— Directions —
Where a line of the data holds the word "size", copy that line.

-=-=-

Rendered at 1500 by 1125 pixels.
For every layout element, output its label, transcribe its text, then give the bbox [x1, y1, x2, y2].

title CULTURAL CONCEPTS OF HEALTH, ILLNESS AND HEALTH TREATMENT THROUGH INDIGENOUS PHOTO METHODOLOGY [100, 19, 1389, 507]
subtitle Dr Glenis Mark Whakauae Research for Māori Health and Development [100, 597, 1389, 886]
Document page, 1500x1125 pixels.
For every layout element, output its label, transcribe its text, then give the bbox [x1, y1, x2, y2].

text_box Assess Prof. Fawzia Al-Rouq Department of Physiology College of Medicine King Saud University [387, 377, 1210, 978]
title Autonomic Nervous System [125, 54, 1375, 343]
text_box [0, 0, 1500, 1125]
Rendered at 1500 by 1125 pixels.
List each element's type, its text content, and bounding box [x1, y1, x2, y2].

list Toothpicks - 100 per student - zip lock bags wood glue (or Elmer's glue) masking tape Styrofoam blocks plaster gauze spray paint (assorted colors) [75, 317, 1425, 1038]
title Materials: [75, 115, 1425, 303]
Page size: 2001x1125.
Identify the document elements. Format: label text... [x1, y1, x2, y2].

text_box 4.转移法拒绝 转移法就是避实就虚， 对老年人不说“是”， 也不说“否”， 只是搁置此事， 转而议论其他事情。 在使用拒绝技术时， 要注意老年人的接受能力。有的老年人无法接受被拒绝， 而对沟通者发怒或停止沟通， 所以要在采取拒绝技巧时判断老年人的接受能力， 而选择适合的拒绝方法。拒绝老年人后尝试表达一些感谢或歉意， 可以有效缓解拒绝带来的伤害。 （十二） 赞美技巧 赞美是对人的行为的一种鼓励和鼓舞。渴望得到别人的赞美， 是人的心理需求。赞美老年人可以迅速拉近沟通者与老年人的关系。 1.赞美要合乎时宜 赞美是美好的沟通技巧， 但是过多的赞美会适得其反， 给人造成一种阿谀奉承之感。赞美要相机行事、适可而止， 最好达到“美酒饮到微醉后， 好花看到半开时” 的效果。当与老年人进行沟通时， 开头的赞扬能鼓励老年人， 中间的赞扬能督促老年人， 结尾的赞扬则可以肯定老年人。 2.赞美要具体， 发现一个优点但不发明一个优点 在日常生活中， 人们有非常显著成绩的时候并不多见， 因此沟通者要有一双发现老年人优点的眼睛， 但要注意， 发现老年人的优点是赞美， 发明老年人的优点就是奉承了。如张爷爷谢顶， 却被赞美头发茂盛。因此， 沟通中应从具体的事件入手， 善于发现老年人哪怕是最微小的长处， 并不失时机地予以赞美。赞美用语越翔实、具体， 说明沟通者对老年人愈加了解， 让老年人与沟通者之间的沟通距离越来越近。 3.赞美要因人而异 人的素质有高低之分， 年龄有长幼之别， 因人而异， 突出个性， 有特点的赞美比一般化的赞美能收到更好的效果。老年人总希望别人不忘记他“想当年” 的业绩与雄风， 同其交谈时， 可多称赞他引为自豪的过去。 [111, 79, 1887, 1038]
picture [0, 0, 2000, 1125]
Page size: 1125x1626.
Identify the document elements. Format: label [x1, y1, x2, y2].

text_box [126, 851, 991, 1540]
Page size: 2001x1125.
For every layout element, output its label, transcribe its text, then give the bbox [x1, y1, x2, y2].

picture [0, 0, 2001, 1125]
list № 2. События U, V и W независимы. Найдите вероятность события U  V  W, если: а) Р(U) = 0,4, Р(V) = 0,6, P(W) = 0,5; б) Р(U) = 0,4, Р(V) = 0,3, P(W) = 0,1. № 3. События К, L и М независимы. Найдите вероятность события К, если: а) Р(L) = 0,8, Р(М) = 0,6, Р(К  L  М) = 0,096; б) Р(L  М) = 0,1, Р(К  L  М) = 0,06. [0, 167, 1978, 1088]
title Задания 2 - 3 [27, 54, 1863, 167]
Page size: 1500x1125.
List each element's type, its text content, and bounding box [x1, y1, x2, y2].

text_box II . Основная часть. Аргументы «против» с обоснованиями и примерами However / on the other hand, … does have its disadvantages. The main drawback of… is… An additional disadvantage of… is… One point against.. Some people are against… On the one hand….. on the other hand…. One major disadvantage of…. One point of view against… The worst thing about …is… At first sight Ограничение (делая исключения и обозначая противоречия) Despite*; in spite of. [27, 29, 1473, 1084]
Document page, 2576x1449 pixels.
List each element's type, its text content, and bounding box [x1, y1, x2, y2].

-=-=-

— Exercise result —
Page size: 2001x1125.
Page size: 1125x1626.
Page size: 2001x1125.
Page size: 1500x1125.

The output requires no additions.